= Tsimshian Tribal Council =

This is the disbanded tribal council; for the treaty council see Tsimshian First Nations
The Tsimshian Tribal Council was the governing coalition of the band governments of the Tsimshian people in Prince Rupert. In British Columbia, the governments of Canada started engaging in the British Columbia Treaty Process with First Nation bands in the province. Originally the Tsimshian Tribal Council pursued negotiations until late 2005 when the Tsimshian Tribal Council, the organization for treaty negotiations, dissolved amid legal and political turmoil.

==Membership==

| First Nation Number | First Nation Name |
|---|---|
| 672 | Gitxaala Nation |
| 675 | Hartley Bay Indian Band |
| 680 | Kitselas First Nation |
| 681 | Kitsumkalum First Nation |
| 674 | Lax-kw'alaams First Nation |
| 540 | Kitasoo/Xaixais First Nation |
| 673 | Metlakatla First Nation |

==History==

The governing council was formed in 1988 through the B.C. Society Act to represent several bands of the Tsimshian people.
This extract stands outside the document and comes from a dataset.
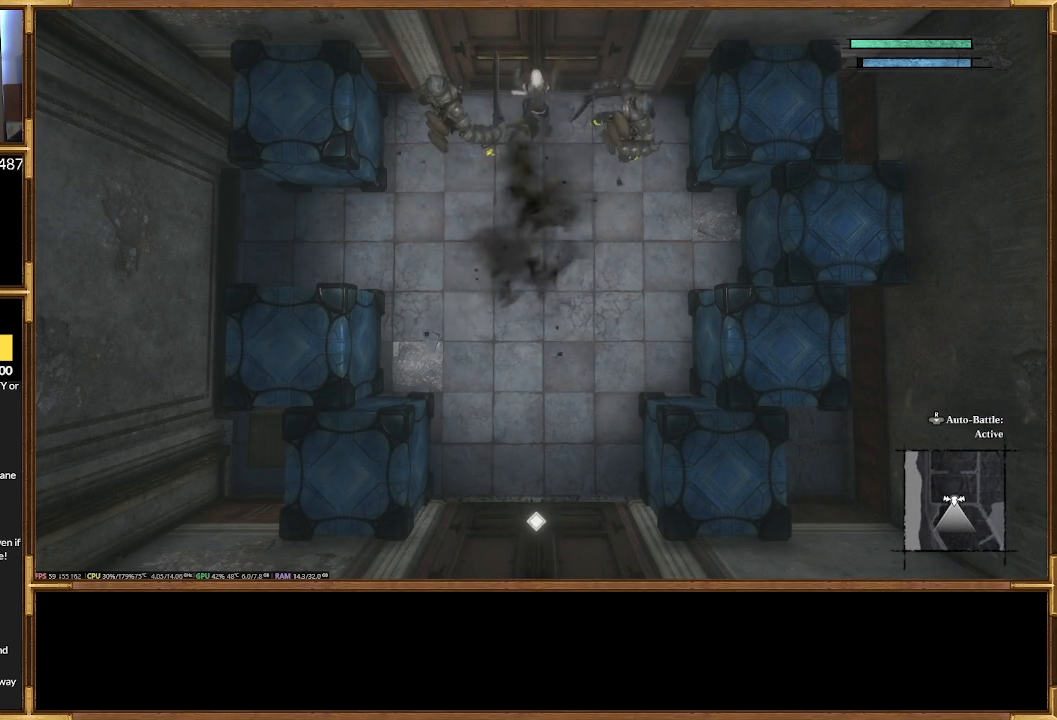
Gameplay with a controller (PlayStation layout); each line is a JSON object with the inputs held at the frame after it. "events" lists button and stick changes between this image and that frame as [ms after this image, input, new state], when the widget could be followed in between. Not read: left_stick right_stick.
{"buttons": [], "events": []}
In 1994 after the British Columbia Treaty Process started the Tsimshian Tribal Council started negotiations for a comprehensive treaty agreement. However, in April 2004 the Council disbanded due to internal conflicts. The split centred on a power struggle over Treaty negotiation that became violent and resulted in the RCMP being called to stop what council members called a, "hostile takeover". A new Council the Tsimshian First Nations was formed in December 2004 without the Gitxaala Nation (formerly Kitkatla) and the Lax Kw'alaams First Nation to represent members in the BC Treaty Process.